Politique française

Hollande accélère la crise institutionnelle française

mardi 1 juillet 2014

Jamais un président de la République française n’aura à un tel point et aussi vite renié ses propositions présidentielles.

Jamais un président de la République n’aura cédé comme il vient de le faire à un groupuscule obscurantiste qui a provoqué des retraits d’élèves de l’école.

Jamais un président de la République n’aura été un agent aussi zélé du patronat.

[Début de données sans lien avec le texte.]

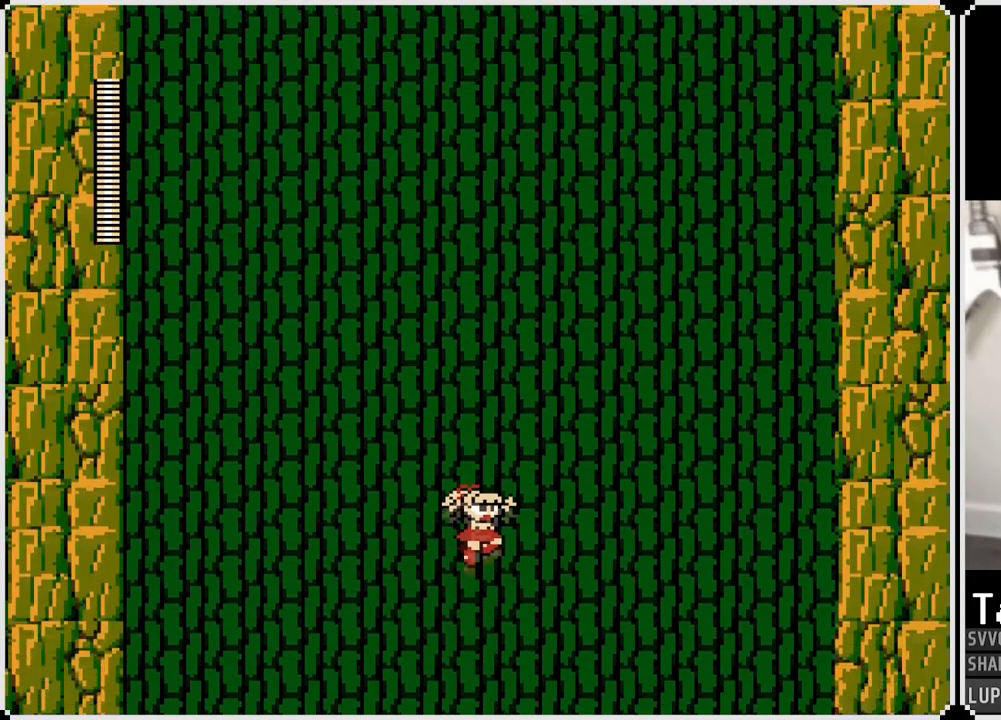
{"buttons": ["DPAD_RIGHT"], "left_stick": "center", "right_stick": "center", "events": []}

Jamais un président de la République n’aura allié une absurde virilisation de la posture avec l’aveu de son incapacité à menerun projet autre que celui du patronat.

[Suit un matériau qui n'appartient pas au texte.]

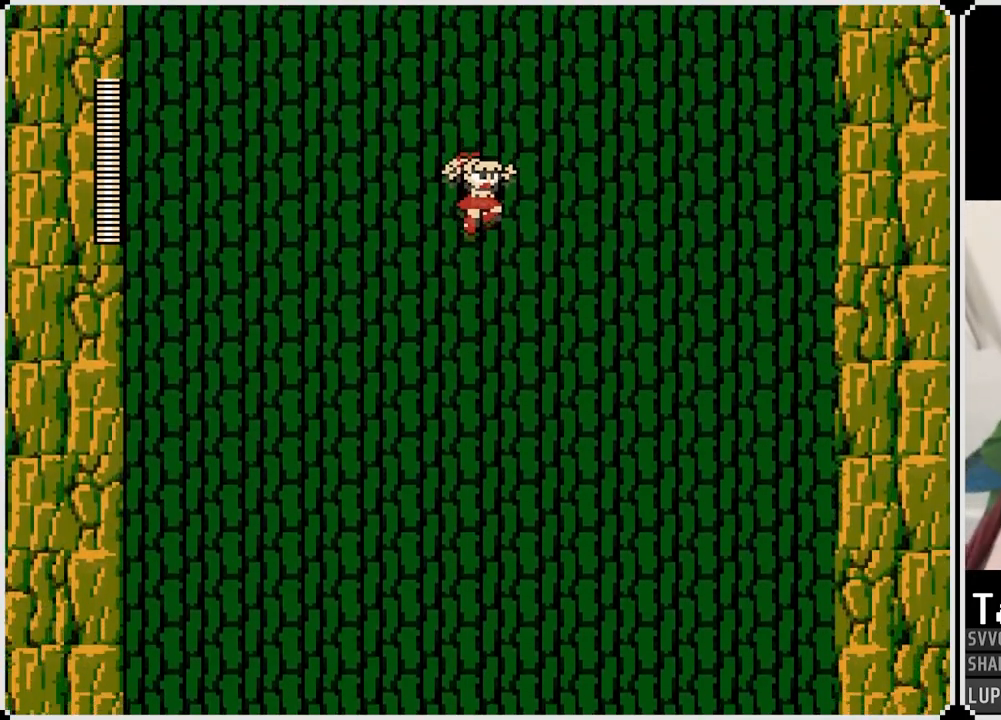
{"buttons": ["DPAD_RIGHT"], "left_stick": "center", "right_stick": "center", "events": []}
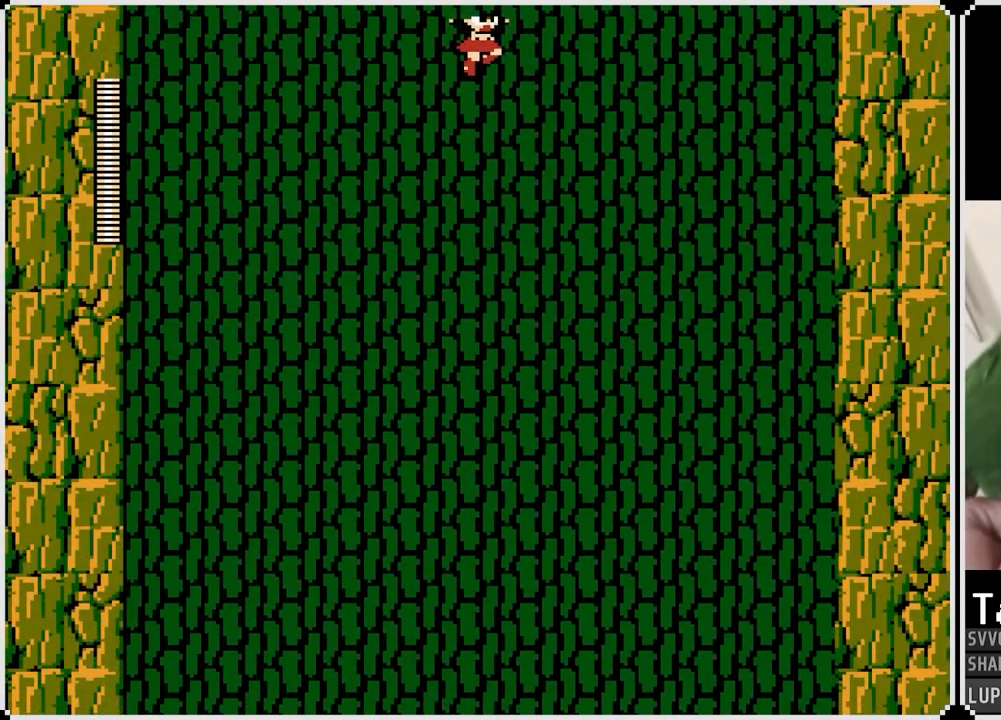
{"buttons": ["DPAD_RIGHT"], "left_stick": "center", "right_stick": "center", "events": []}
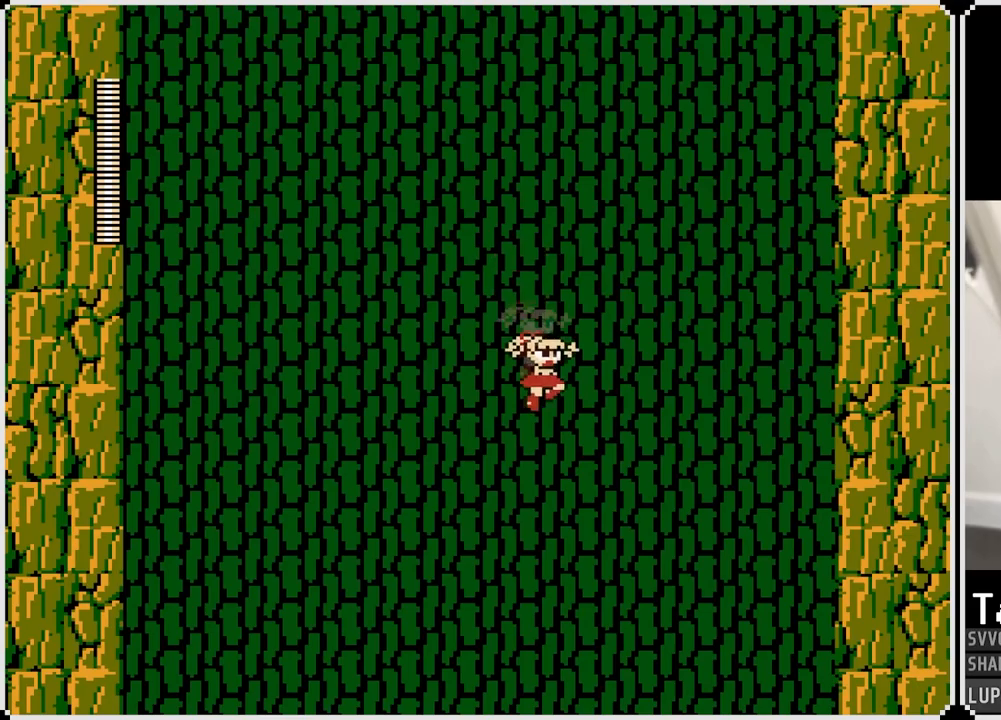
{"buttons": ["DPAD_RIGHT"], "left_stick": "center", "right_stick": "center", "events": []}
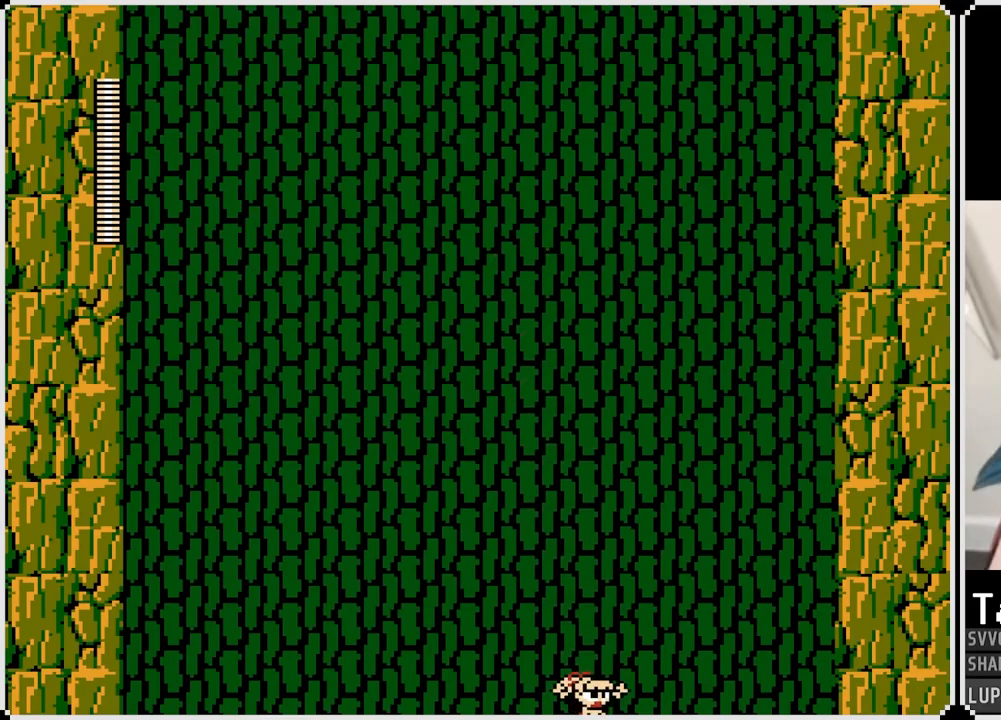
{"buttons": ["DPAD_RIGHT"], "left_stick": "center", "right_stick": "center", "events": []}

Jamais un président de la République n’a déclaré la guerre à la légère à la Syrie pour se raviser quelques instants après.

Jamais un président de la République n’a été aussi aveuglément dogmatique dans l’obéissance aux normes juridiques européennes et dans le déni des lois tendancielles de l’économie.

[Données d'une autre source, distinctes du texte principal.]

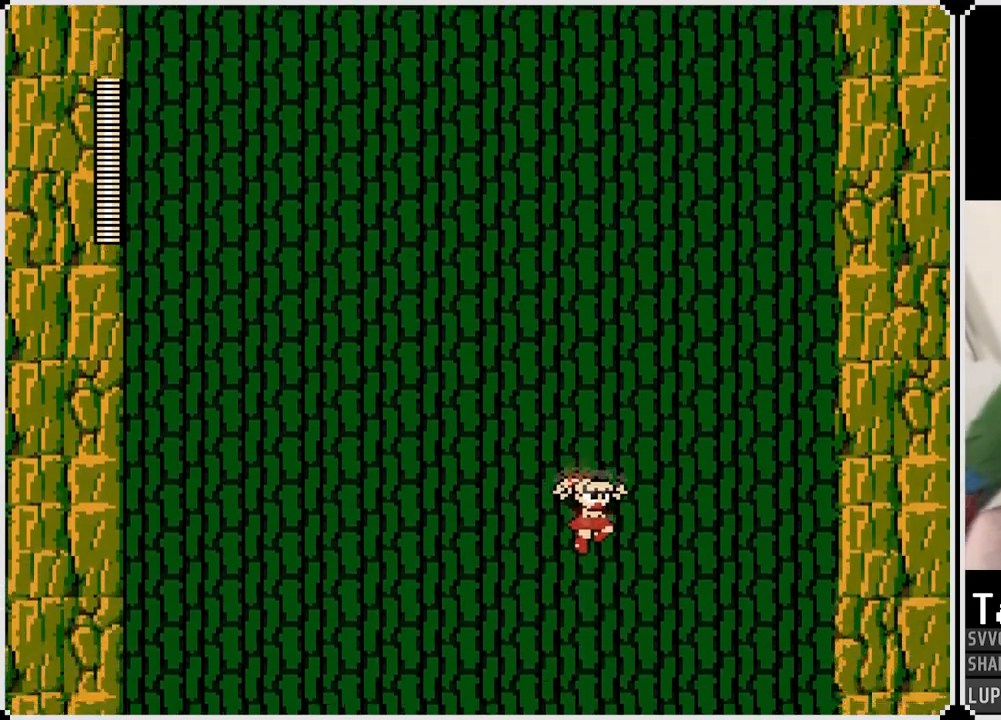
{"buttons": ["DPAD_RIGHT"], "left_stick": "center", "right_stick": "center", "events": []}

Jamais un président de la République ne s’est engagé, comme dans la bataille des intermittents, à avaliser un accord signé par des partenaires sociaux qui ne représentent pas du tout les partenaires du secteur.

Jamais un président de la République de gauche n’a autant refusé d’écouter le mouvement syndical revendicatif. À égalité avec son prédécesseur, jamais un président de la République n’aura autant bafoué les principes constitutifs de la République sociale. Jamais un président de la République… arrêtons là ! Karl Marx parlait en son temps du “crétinisme parlementaire”, comment faudrait-il qualifier notre régime présidentiel ?

Il faut donc voir que cette crise institutionnelle qui se profile à l’horizon ne fait qu’ajouter à la crise culturelle, économique, financière et de la dette publique.
Avec une autre gauche qui n’est pas, et de loin, à la hauteur des enjeux (voir les chroniques d’Evariste depuis le 25 mai dernier), nous entrons dans une séquence peu prévisible où il faut pourtant garder un cap stratégique clair.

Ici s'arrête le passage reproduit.